Data shown →
========================
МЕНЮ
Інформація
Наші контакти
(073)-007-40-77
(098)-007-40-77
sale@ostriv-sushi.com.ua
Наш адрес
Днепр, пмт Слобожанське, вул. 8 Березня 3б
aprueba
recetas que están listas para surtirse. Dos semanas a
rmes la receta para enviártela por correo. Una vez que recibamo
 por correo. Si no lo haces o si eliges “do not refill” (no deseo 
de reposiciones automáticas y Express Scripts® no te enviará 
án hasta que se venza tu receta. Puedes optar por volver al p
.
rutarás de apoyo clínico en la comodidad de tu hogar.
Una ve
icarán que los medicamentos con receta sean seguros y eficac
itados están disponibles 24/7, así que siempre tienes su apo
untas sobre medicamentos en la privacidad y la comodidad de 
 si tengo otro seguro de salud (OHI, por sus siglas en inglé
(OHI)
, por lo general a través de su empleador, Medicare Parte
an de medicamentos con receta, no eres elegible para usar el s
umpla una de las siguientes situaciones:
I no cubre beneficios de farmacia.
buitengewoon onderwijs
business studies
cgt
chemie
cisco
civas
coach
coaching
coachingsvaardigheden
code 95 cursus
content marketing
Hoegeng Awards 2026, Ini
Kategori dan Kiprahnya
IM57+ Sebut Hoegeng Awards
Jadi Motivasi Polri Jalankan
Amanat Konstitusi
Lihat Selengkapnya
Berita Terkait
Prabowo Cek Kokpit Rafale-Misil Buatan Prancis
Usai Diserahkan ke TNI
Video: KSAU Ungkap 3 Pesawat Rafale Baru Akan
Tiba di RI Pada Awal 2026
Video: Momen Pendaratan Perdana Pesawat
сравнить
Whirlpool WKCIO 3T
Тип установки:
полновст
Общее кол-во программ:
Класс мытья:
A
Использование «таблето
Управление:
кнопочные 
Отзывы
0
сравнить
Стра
========================
Your objective →
Could you update all the records above so that every "сравнить" becomes "compare", with nothing else changed?

Solution to this task →
МЕНЮ
Інформація
Наші контакти
(073)-007-40-77
(098)-007-40-77
sale@ostriv-sushi.com.ua
Наш адрес
Днепр, пмт Слобожанське, вул. 8 Березня 3б
aprueba
recetas que están listas para surtirse. Dos semanas a
rmes la receta para enviártela por correo. Una vez que recibamo
 por correo. Si no lo haces o si eliges “do not refill” (no deseo 
de reposiciones automáticas y Express Scripts® no te enviará 
án hasta que se venza tu receta. Puedes optar por volver al p
.
rutarás de apoyo clínico en la comodidad de tu hogar.
Una ve
icarán que los medicamentos con receta sean seguros y eficac
itados están disponibles 24/7, así que siempre tienes su apo
untas sobre medicamentos en la privacidad y la comodidad de 
 si tengo otro seguro de salud (OHI, por sus siglas en inglé
(OHI)
, por lo general a través de su empleador, Medicare Parte
an de medicamentos con receta, no eres elegible para usar el s
umpla una de las siguientes situaciones:
I no cubre beneficios de farmacia.
buitengewoon onderwijs
business studies
cgt
chemie
cisco
civas
coach
coaching
coachingsvaardigheden
code 95 cursus
content marketing
Hoegeng Awards 2026, Ini
Kategori dan Kiprahnya
IM57+ Sebut Hoegeng Awards
Jadi Motivasi Polri Jalankan
Amanat Konstitusi
Lihat Selengkapnya
Berita Terkait
Prabowo Cek Kokpit Rafale-Misil Buatan Prancis
Usai Diserahkan ke TNI
Video: KSAU Ungkap 3 Pesawat Rafale Baru Akan
Tiba di RI Pada Awal 2026
Video: Momen Pendaratan Perdana Pesawat
compare
Whirlpool WKCIO 3T
Тип установки:
полновст
Общее кол-во программ:
Класс мытья:
A
Использование «таблето
Управление:
кнопочные 
Отзывы
0
compare
Стра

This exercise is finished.